● **What to work on**
Your answer should consist of each line below that includes the word "have".

● **Records provided**
★ ★ ★ ★ ★

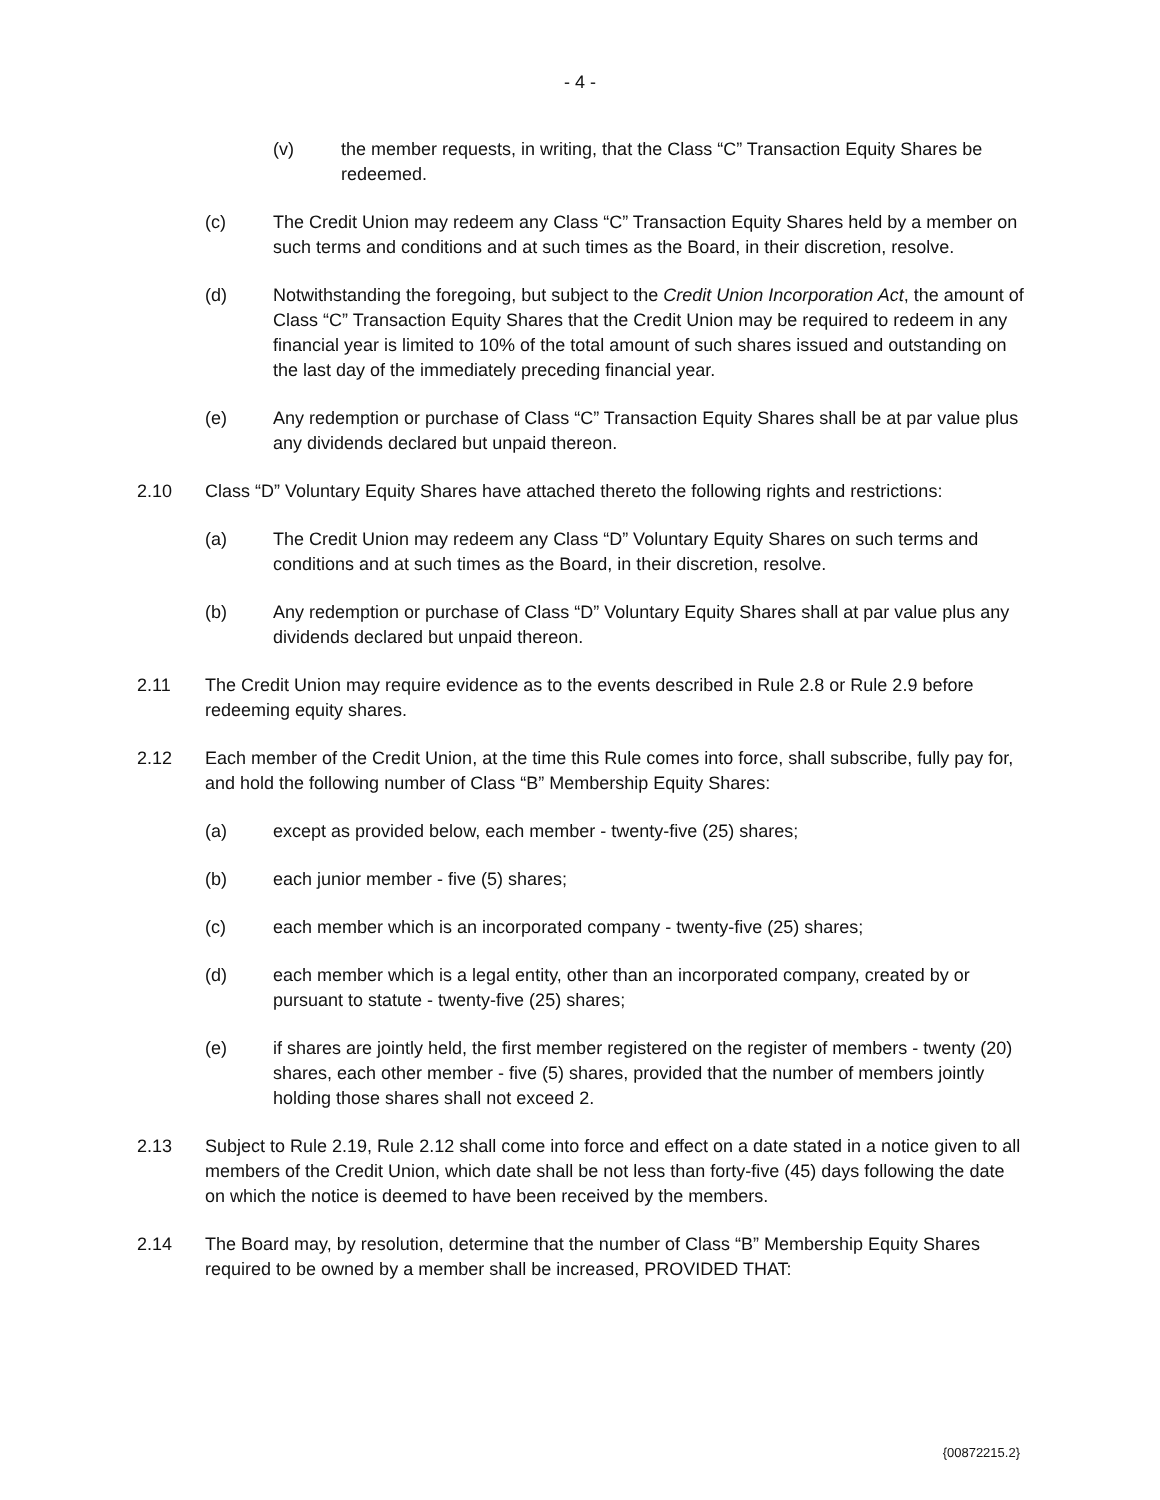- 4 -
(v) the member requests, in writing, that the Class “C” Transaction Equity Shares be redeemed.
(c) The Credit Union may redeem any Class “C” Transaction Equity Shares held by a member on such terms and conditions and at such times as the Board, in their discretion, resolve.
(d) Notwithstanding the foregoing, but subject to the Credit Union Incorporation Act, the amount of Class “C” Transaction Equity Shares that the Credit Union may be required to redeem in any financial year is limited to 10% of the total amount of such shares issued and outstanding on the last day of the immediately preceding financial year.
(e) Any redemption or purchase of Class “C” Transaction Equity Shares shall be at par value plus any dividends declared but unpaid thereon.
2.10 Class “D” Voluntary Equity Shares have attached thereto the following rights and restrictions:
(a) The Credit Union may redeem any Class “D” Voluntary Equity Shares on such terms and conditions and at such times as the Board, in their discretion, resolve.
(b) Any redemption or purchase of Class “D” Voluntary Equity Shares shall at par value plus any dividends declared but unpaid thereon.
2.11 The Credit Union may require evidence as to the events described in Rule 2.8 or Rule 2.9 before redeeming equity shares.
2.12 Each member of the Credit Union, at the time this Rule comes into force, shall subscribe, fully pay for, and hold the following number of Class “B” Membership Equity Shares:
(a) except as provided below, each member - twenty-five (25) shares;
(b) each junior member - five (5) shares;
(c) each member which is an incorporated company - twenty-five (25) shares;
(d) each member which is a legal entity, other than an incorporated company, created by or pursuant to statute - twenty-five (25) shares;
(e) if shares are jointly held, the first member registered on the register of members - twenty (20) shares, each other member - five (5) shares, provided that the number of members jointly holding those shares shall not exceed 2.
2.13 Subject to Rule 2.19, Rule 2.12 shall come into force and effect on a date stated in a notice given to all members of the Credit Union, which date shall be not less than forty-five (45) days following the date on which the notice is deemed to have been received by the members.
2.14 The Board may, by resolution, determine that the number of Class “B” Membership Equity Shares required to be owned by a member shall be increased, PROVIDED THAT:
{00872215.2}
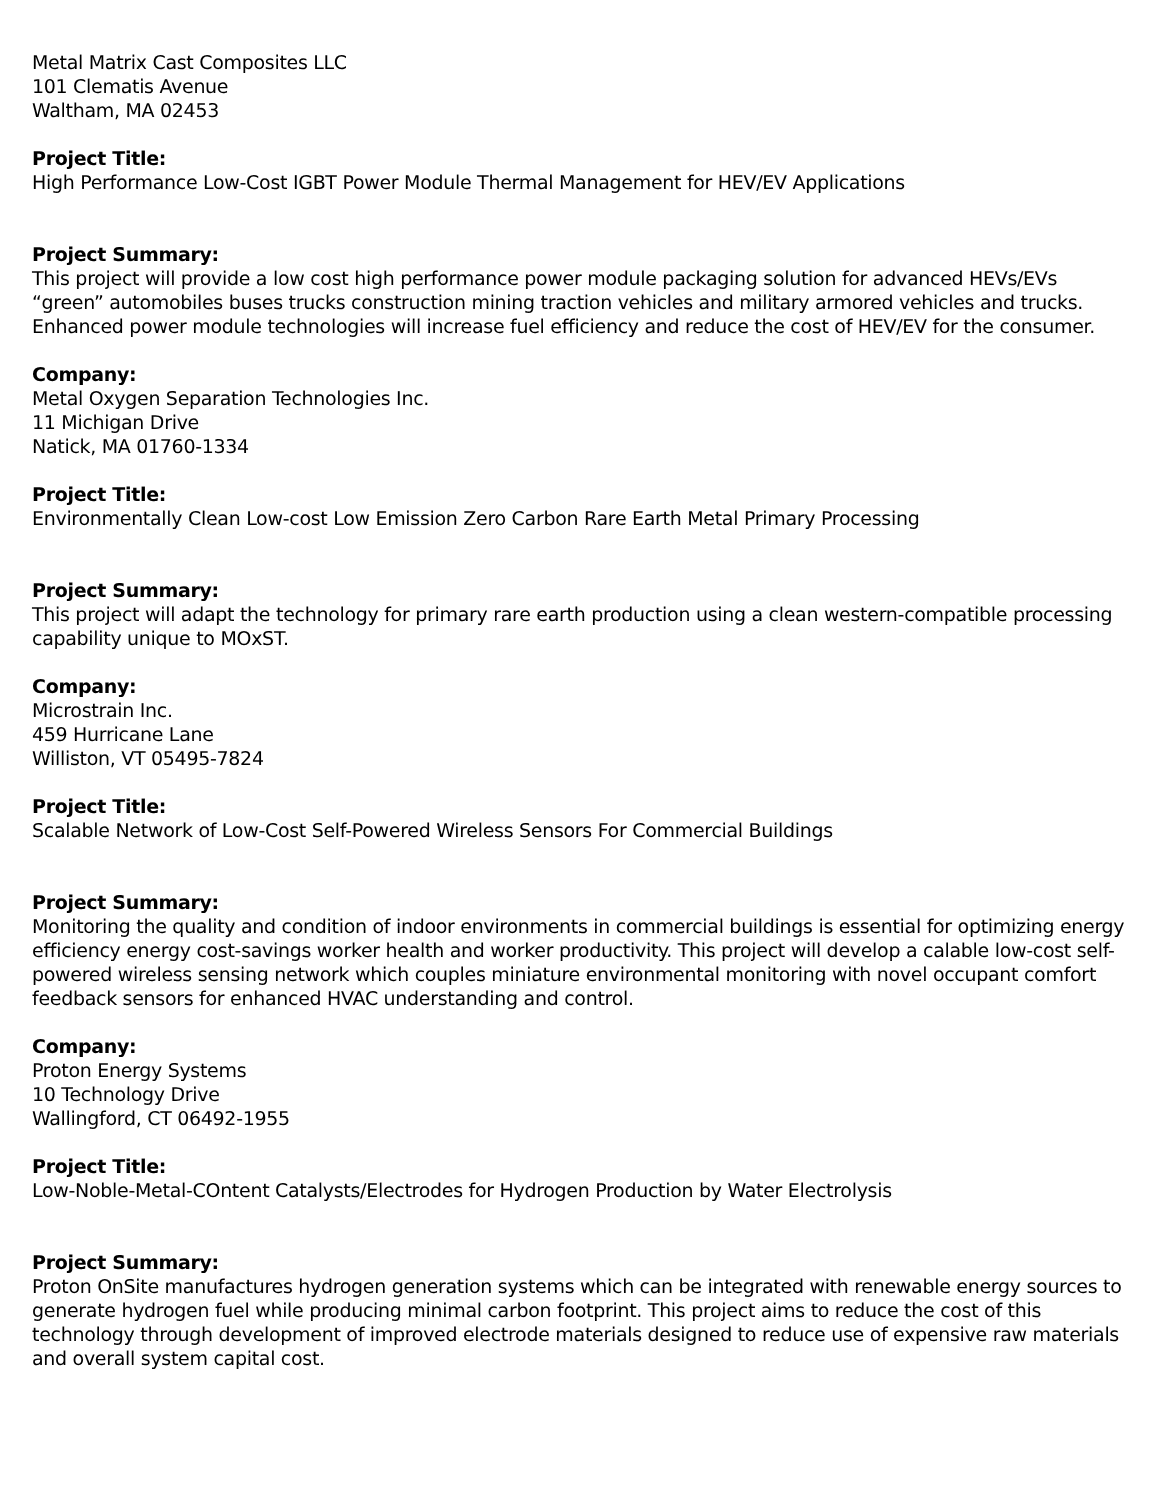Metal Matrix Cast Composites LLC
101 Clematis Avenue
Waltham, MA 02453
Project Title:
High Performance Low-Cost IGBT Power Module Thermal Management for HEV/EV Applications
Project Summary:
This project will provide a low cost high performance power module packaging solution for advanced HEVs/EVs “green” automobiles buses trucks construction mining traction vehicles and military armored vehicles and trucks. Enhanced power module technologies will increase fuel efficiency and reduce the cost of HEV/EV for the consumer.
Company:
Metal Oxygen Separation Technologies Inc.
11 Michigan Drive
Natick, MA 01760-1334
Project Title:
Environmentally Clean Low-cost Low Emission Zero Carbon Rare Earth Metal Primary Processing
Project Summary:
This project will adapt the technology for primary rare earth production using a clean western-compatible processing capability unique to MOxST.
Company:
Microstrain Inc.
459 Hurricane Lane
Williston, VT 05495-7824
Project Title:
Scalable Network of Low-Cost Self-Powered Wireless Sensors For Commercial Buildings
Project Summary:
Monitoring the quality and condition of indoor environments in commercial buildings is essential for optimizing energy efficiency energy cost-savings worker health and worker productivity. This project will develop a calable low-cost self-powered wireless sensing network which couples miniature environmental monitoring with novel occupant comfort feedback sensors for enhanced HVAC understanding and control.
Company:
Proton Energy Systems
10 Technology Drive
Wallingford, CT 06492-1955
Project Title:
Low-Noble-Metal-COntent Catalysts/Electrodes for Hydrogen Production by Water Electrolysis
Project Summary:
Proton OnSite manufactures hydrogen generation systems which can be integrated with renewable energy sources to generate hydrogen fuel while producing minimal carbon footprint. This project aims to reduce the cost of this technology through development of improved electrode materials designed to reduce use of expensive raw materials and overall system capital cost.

★ ★ ★ ★ ★

● **Output for this task**
2.10 Class “D” Voluntary Equity Shares have attached thereto the following rights and restrictions:
2.13 Subject to Rule 2.19, Rule 2.12 shall come into force and effect on a date stated in a notice given to all members of the Credit Union, which date shall be not less than forty-five (45) days following the date on which the notice is deemed to have been received by the members.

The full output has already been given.